(Collected data entries)
-----

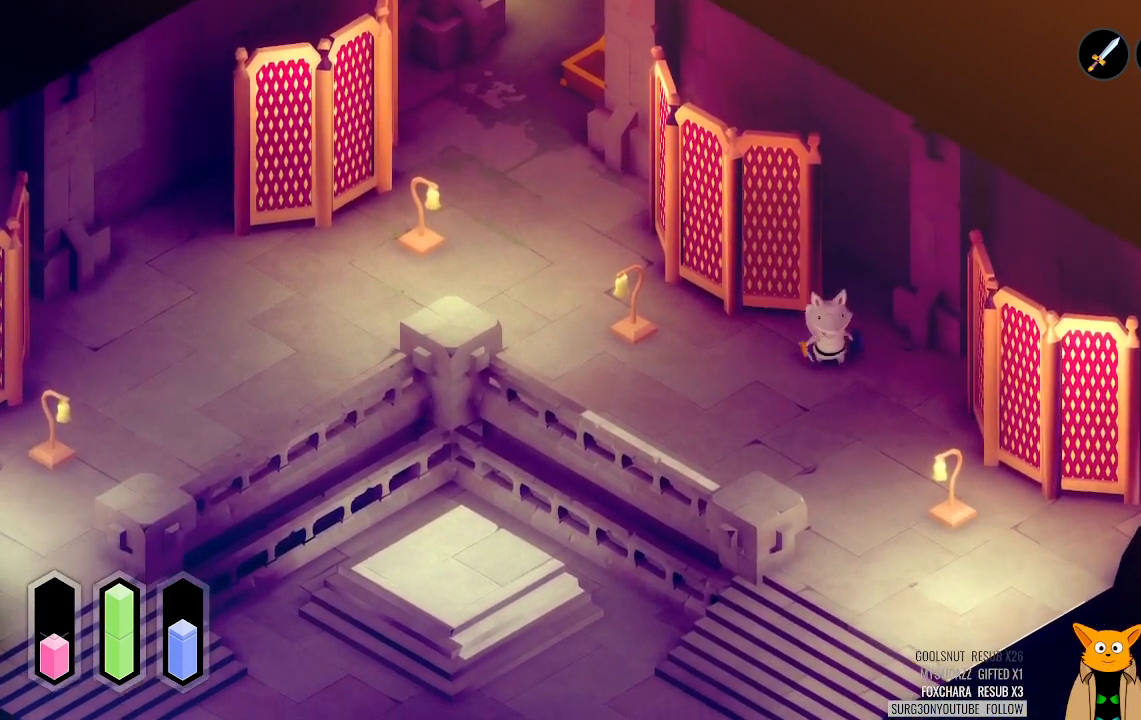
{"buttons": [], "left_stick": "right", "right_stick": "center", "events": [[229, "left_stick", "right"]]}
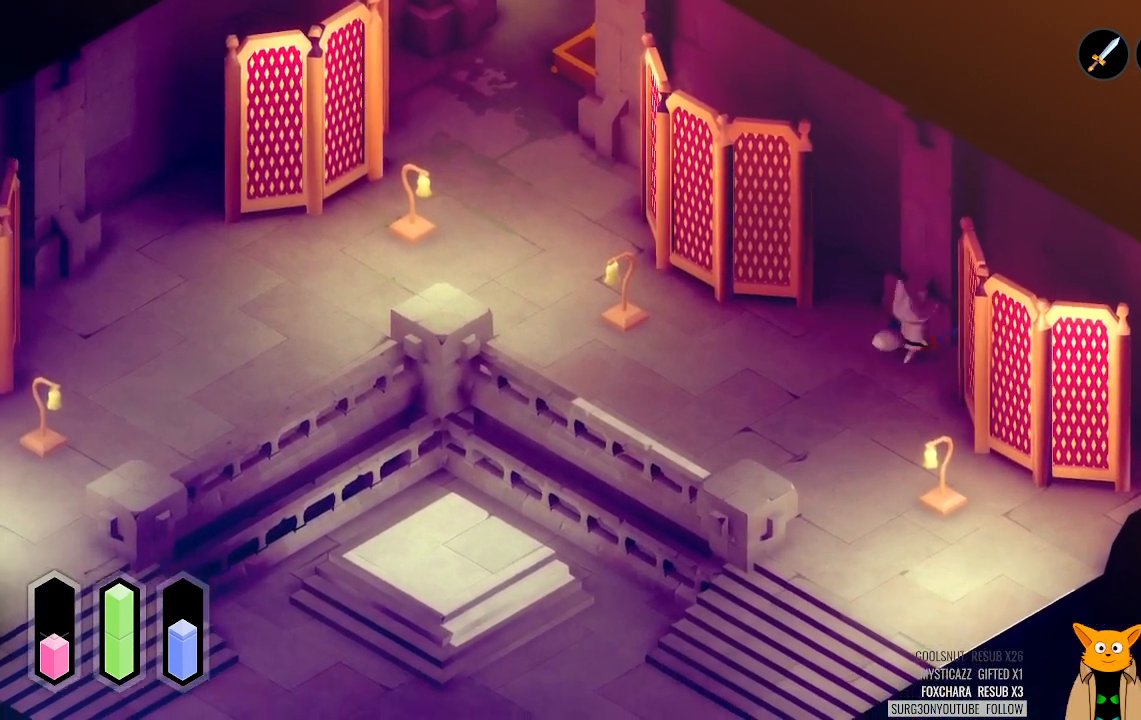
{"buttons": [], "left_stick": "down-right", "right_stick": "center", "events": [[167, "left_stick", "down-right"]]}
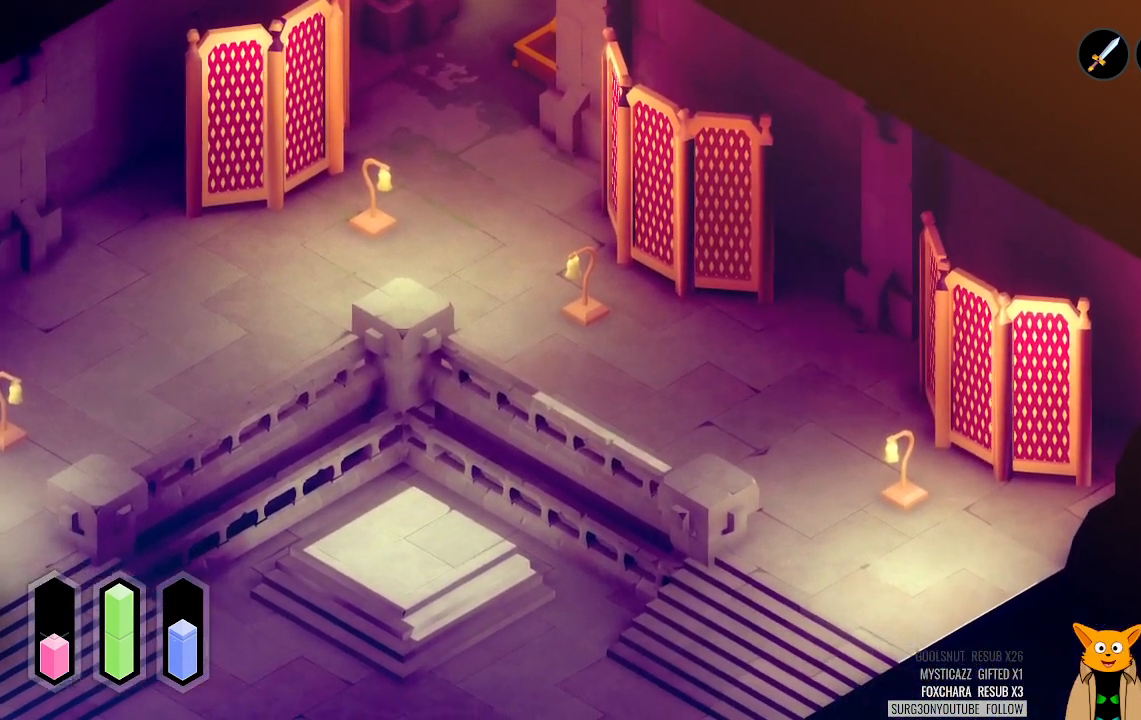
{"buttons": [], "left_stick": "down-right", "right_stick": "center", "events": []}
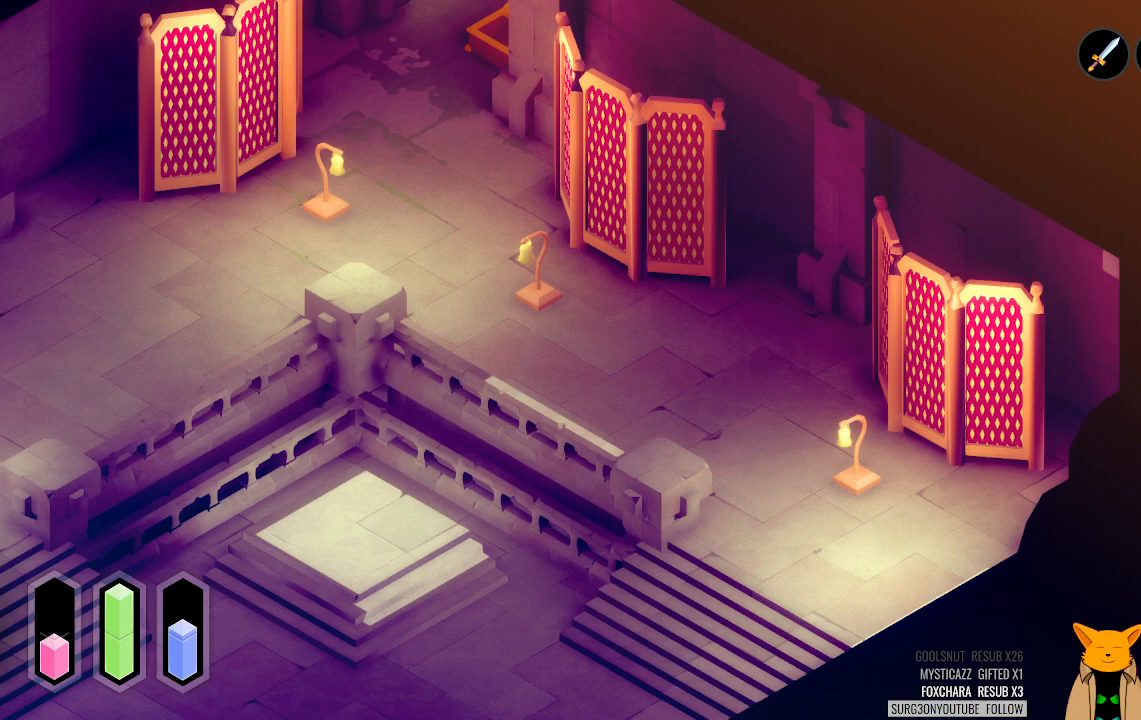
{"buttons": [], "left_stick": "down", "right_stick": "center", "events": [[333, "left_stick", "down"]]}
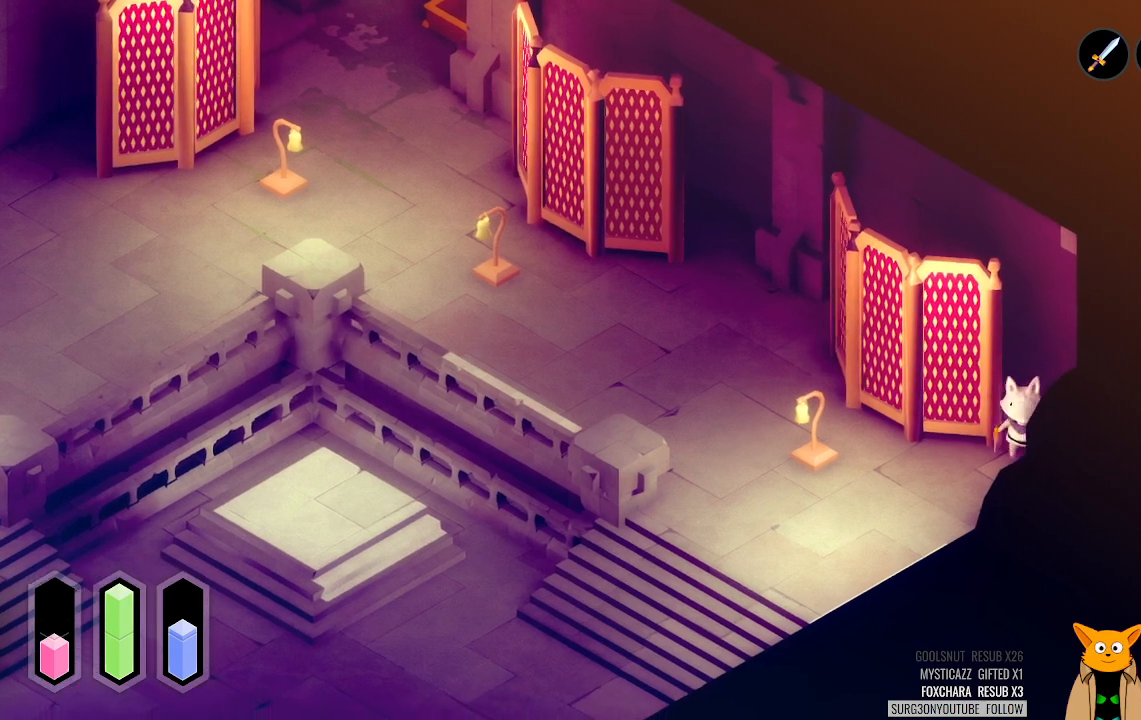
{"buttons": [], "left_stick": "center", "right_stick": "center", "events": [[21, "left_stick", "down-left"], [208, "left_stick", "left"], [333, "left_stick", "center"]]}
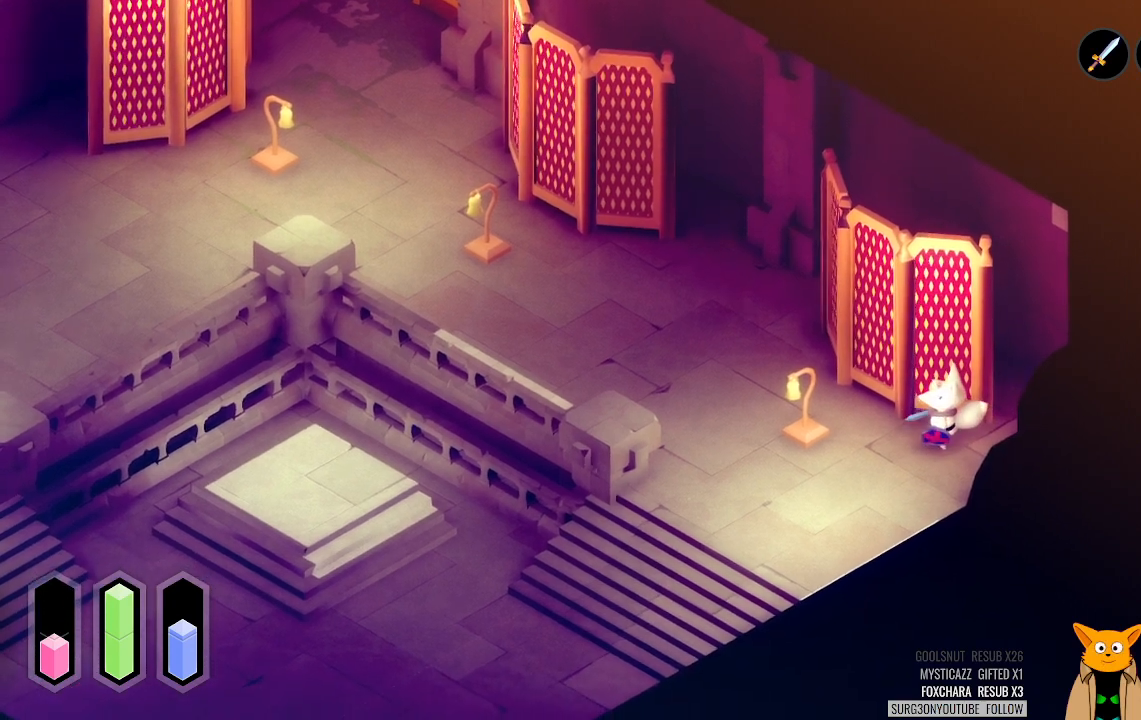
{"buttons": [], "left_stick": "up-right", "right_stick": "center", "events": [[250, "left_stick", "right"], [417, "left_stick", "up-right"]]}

-----

Exercise goal: Please retype the data exactly. The pictures do not go in.

Finished exercise:
{"buttons": [], "left_stick": "right", "right_stick": "center", "events": [[229, "left_stick", "right"]]}
{"buttons": [], "left_stick": "down-right", "right_stick": "center", "events": [[167, "left_stick", "down-right"]]}
{"buttons": [], "left_stick": "down-right", "right_stick": "center", "events": []}
{"buttons": [], "left_stick": "down", "right_stick": "center", "events": [[333, "left_stick", "down"]]}
{"buttons": [], "left_stick": "center", "right_stick": "center", "events": [[21, "left_stick", "down-left"], [208, "left_stick", "left"], [333, "left_stick", "center"]]}
{"buttons": [], "left_stick": "up-right", "right_stick": "center", "events": [[250, "left_stick", "right"], [417, "left_stick", "up-right"]]}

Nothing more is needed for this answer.